Forget Planet 9 — that hypothetical giant in the distant realms of our solar system.

Two University of Arizona planetary dynamicists say we should be looking closer in for a body about the size of Mars that is responsible for warping the orbits of some smaller objects beyond Neptune.

Planet 10, anyone?

Kat Volk and Renu Malhotra expect their prediction to be verified when the Large Synoptic Survey Telescope begins mapping the entire night sky in the coming decade — sooner, if astronomers point their telescopes toward the galaxy center, where the planet-sized body may be hiding in a sea of stars.

“Closer in” is a relative term. We’re talking 4.6 trillion miles and beyond.

Volk and Malhotra base their prediction on a comparison of the orbits of 800 objects in and beyond the classical Kuiper Belt — where Pluto and hundreds of thousands of comets and icy rocks lie beyond the orbit of Neptune.

Most of the known Kuiper Belt objects, or KBOs, traverse the sky in long orbits on a plane roughly equivalent to the one on which Earth and all the other planets have settled.

But the study found 150 objects whose orbital plane is tilted from the average. They are farther out than the others — most between 50 and 80 astronomical units (AUs) from the sun. An AU is the average distance from Earth to the Sun.

“The vast majority of those objects are in what we call the classical Kuiper Belt, which is just a little bit outside Neptune’s orbit at 40 to 45 AU from the sun where Neptune is 30 AU,” said Volk.

Those objects orbit in roughly the same plane as Earth and the other planets.

“They are doing what we expect them to do and their average plane is the so-called invariable plane of the solar system, or close to it,” said Volk.

“But out beyond 50 AU, it looks like they are inclined about 7 or 8 degrees to what we expected it to be.”

Something is warping their orbits, and the researchers calculate that it would need to be about the mass of Mars and in the same vicinity as the objects it is influencing.

Volk and Malhotra culled the most-complete orbits from years of observational data on 2,000 Kuiper Belt objects gathered by the Minor Planet Center.

Malhotra is a Regent’s Professor and the Louise Foucar Marshall Science Research Professor at the UA’s Lunar and Planetary Laboratory (LPL).

She has spent a lifetime studying what was once called “celestial mechanics” — the rules governing how bodies in space interact and eventually harmonize.

If there is a warp, there must be a cause, she said.

There are other possible explanations. The sample size could be a fluke, but they calculate only a 2 percent possibility of that.
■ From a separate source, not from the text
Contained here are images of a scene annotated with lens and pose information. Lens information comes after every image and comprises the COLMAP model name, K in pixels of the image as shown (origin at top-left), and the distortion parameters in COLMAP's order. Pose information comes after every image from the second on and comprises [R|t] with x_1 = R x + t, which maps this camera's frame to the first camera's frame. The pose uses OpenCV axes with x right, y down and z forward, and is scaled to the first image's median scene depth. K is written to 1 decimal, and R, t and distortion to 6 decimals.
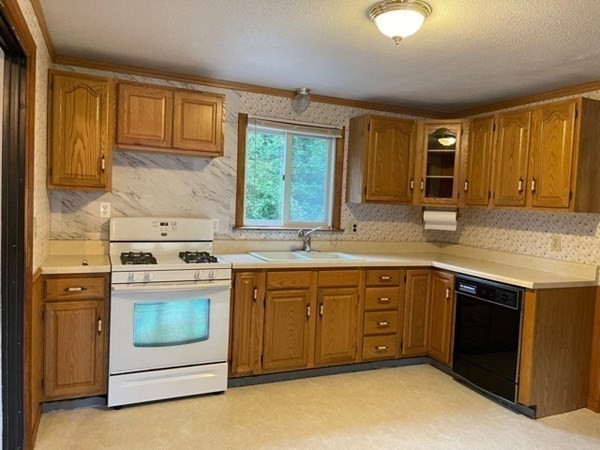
lens RADIAL K [[453.0, 0, 298.6], [0, 453.0, 224.6], [0, 0, 1]] dist [0.065978, -0.081955]
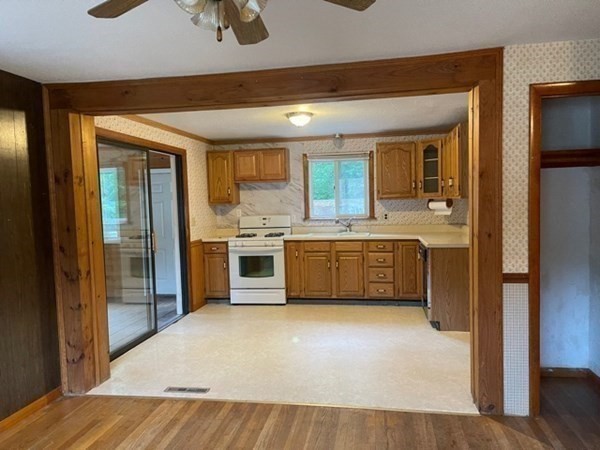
lens RADIAL K [[453.0, 0, 298.7], [0, 453.0, 228.8], [0, 0, 1]] dist [0.065978, -0.081955]
pose [[0.834052, -0.033389, -0.550674, 0.892886], [0.036799, 0.999311, -0.004854, 0.056702], [0.550457, -0.016216, 0.834706, -0.520561]]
A wandering star may have induced the orbital change but that, too, is improbable.

If there is a Mars-sized planet not much farther out than Pluto, why have we not seen it?
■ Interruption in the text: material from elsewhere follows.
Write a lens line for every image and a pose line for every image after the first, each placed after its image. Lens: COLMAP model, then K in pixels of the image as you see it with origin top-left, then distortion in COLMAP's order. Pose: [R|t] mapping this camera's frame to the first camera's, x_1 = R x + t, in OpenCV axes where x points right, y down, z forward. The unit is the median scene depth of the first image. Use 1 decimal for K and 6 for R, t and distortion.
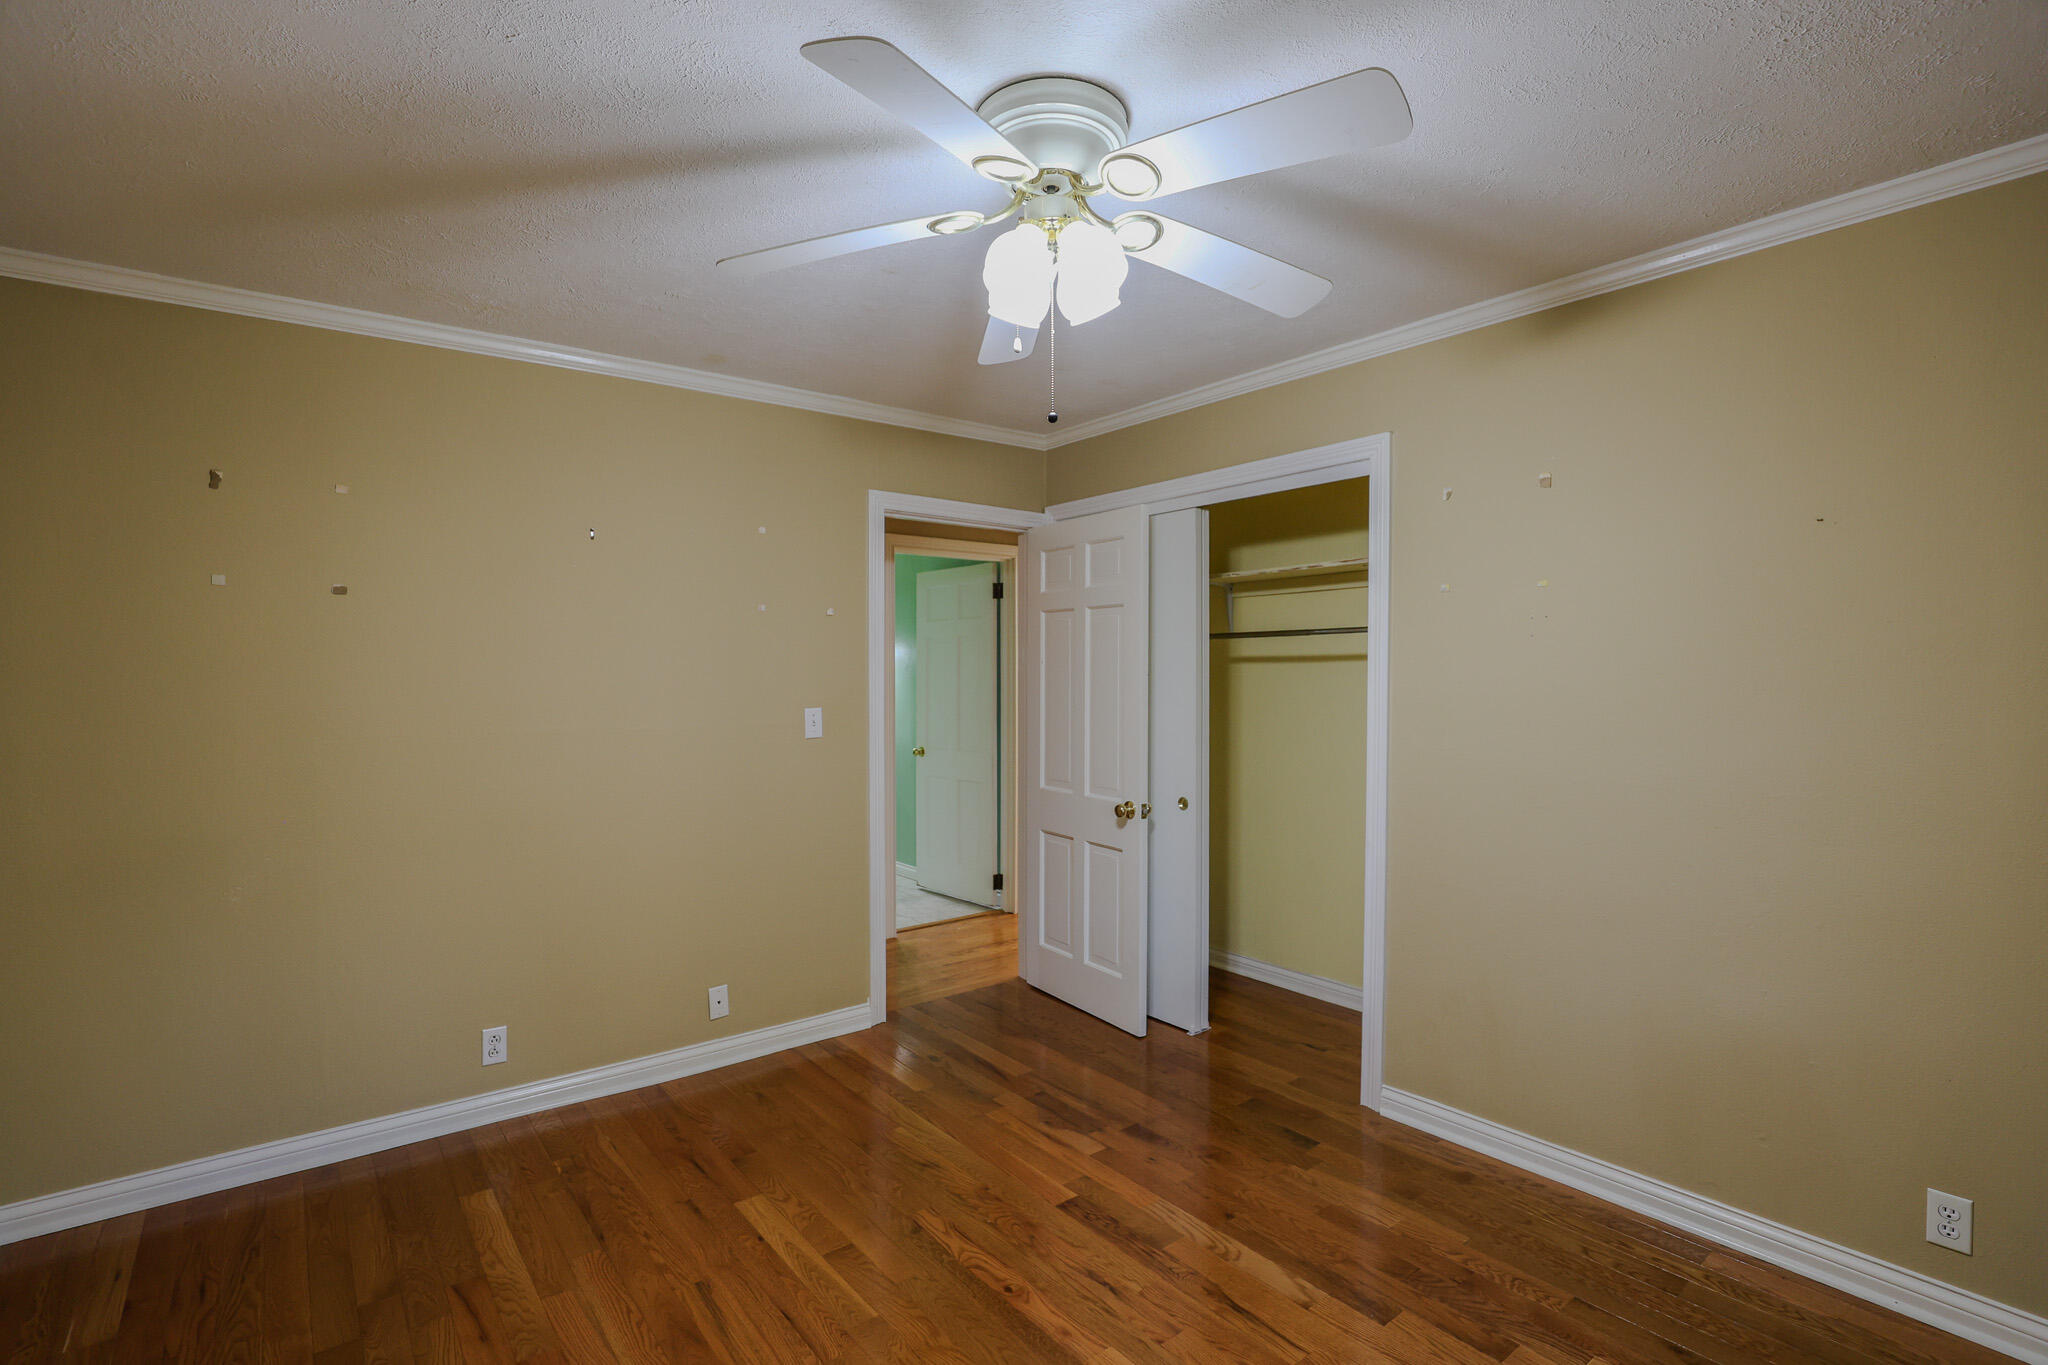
lens RADIAL K [[962.8, 0, 1014.9], [0, 962.8, 676.3], [0, 0, 1]] dist [-0.036954, 0.008196]
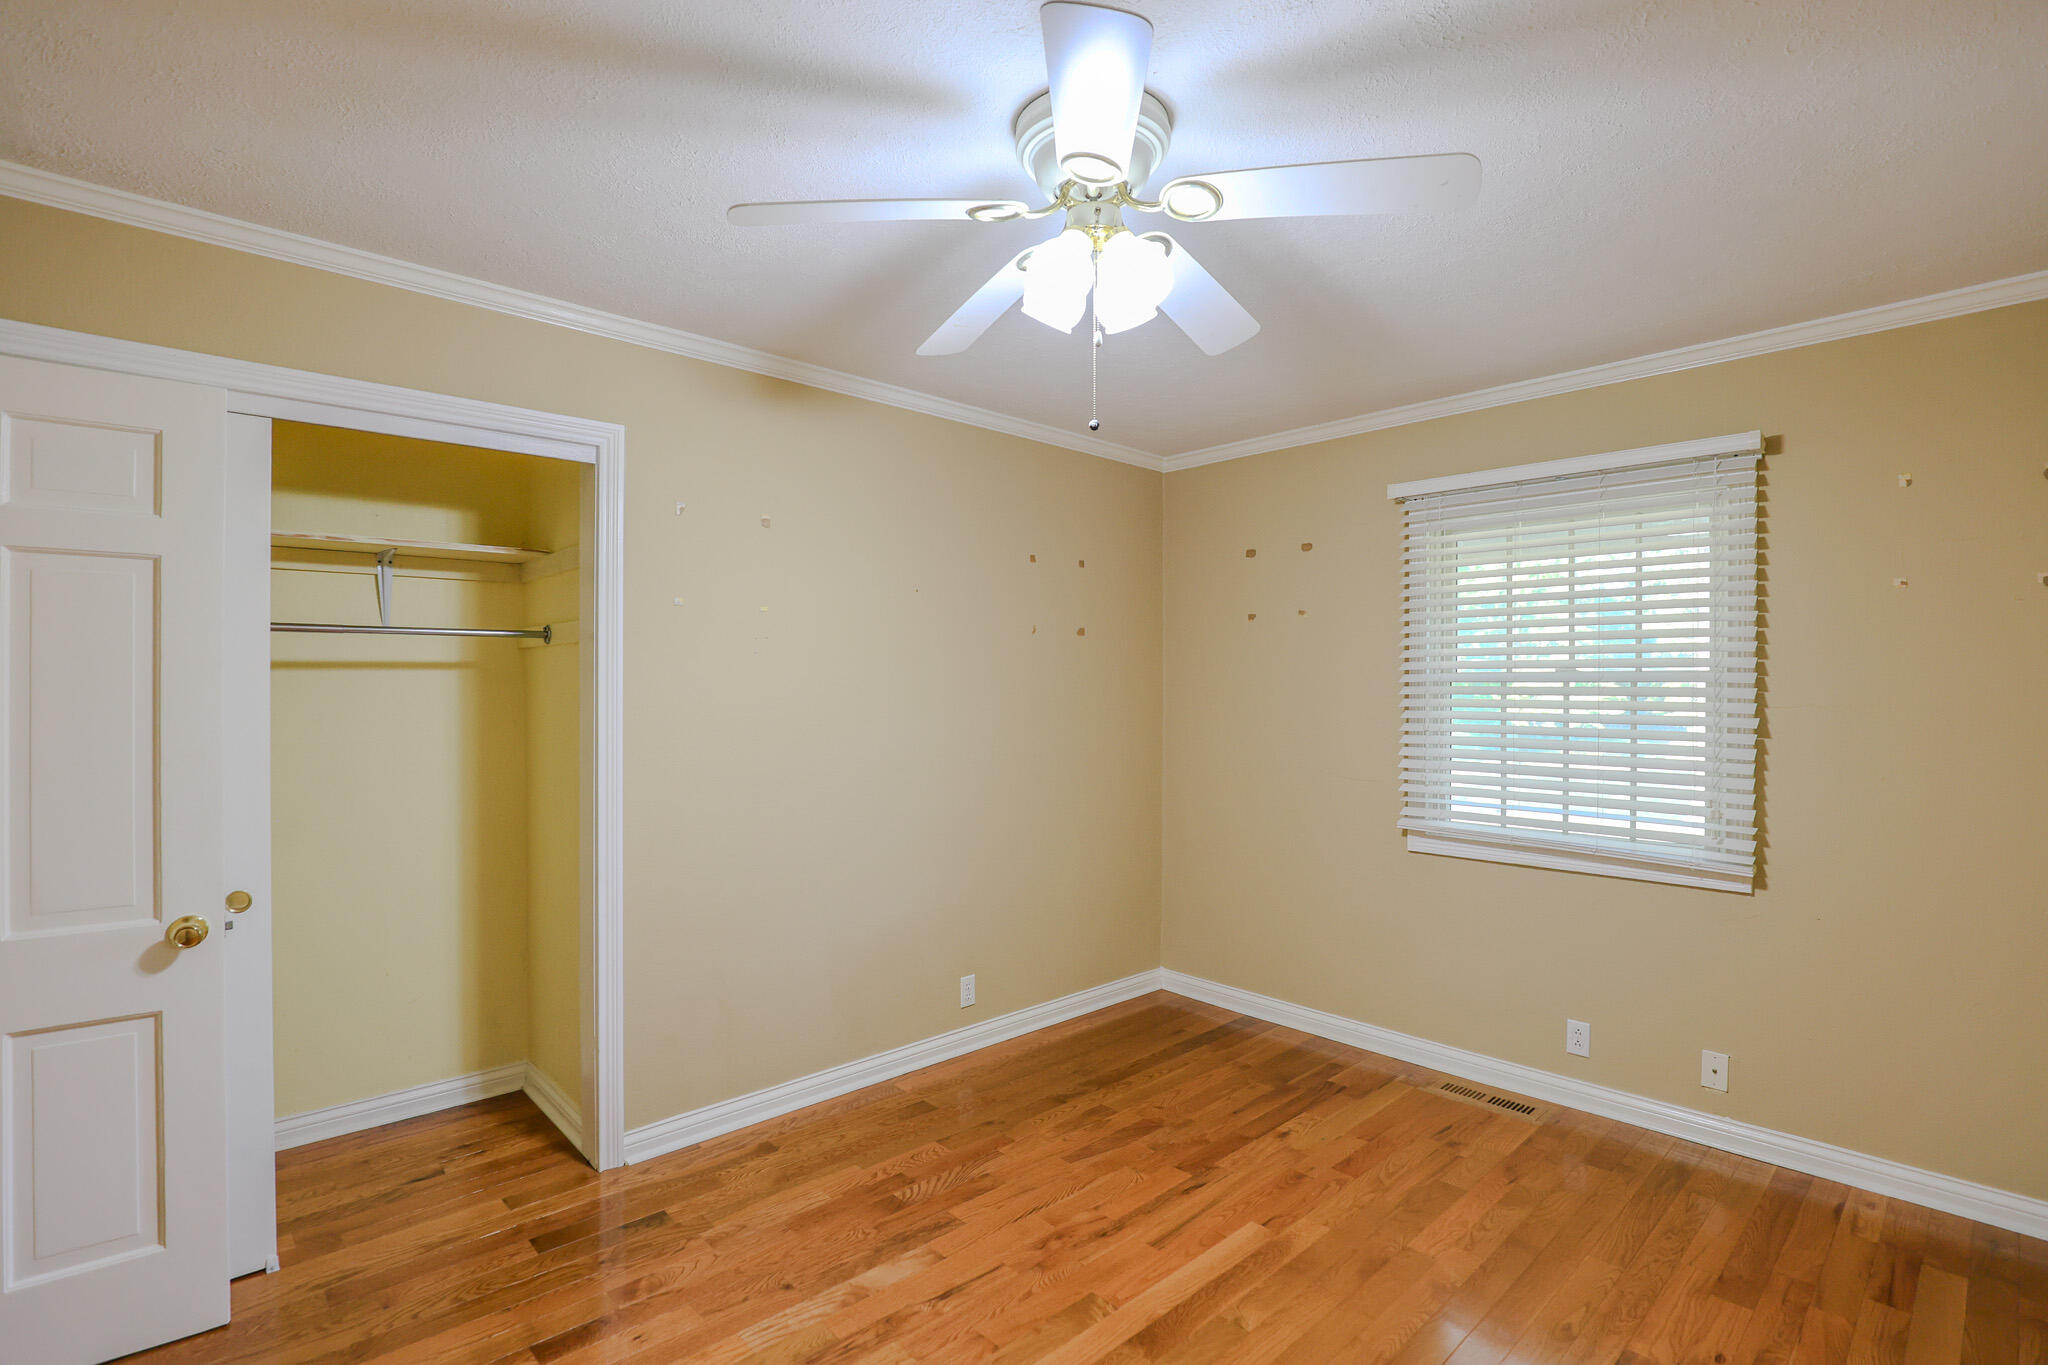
lens RADIAL K [[962.8, 0, 1014.9], [0, 962.8, 676.3], [0, 0, 1]] dist [-0.036954, 0.008196]
pose [[-0.085909, 0.016349, 0.996169, -0.619227], [0.005322, 0.999859, -0.015951, 0.005746], [-0.996289, 0.003932, -0.085984, 0.768141]]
Volk, a post-doctoral researcher at LPL, said the object “would certainly be visible to telescopes.” She said it must be somewhere we haven’t looked — possibly in the galactic plane where the light from billions of stars makes it difficult to differentiate faint objects closer by.

Surveys of the night sky avoid the area. “Solar system astronomers hate the galactic plane,” said Volk.

The object would have an orbital period of about 1,000 years, which means it would take 100 years to move through the galactic plane from the vantage point of Earth astronomers.

“For 100 years, it could just be sitting there and we wouldn’t know it,” she said.

Similar observations and calculations caused solar system astronomers to propose in 2014 the presence of what they called “Planet 9” — a giant body 10 times the mass of Earth, that influences the orbits of six large objects.

Planet 9 would be 10 times farther from Earth than the smaller planet proposed by Volk and Malhotra — too far away to influence the orbital warp they discovered.

We tend to think of the solar system as this tiny corner of a mid-sized galaxy in a vast universe, but it, too, is vast and much about it remains unknown. Malhotra compares our understanding of the Kuiper Belt to our knowledge of the asteroid belt between the orbits of Mars and Jupiter in the early 1900s.

It won’t take 100 years to close that knowledge gap, but it won’t be done in the next decade, Malhotra said.

The Large Synoptic Survey Telescope, the next-generation, sky-mapping machine developed in Tucson and being erected in Chile, will provide “an order of magnitude jump to that knowledge,” said Volk.

Volk and Malhotra call their proposed discovery a “planetary-mass object” to avoid the planet-definition controversy that demoted Pluto to dwarf and to satisfy a referee for The Astronomical Journal, where their paper has been accepted for publication.

So they also don’t call it Planet 10, but that name has proven irresistible to others.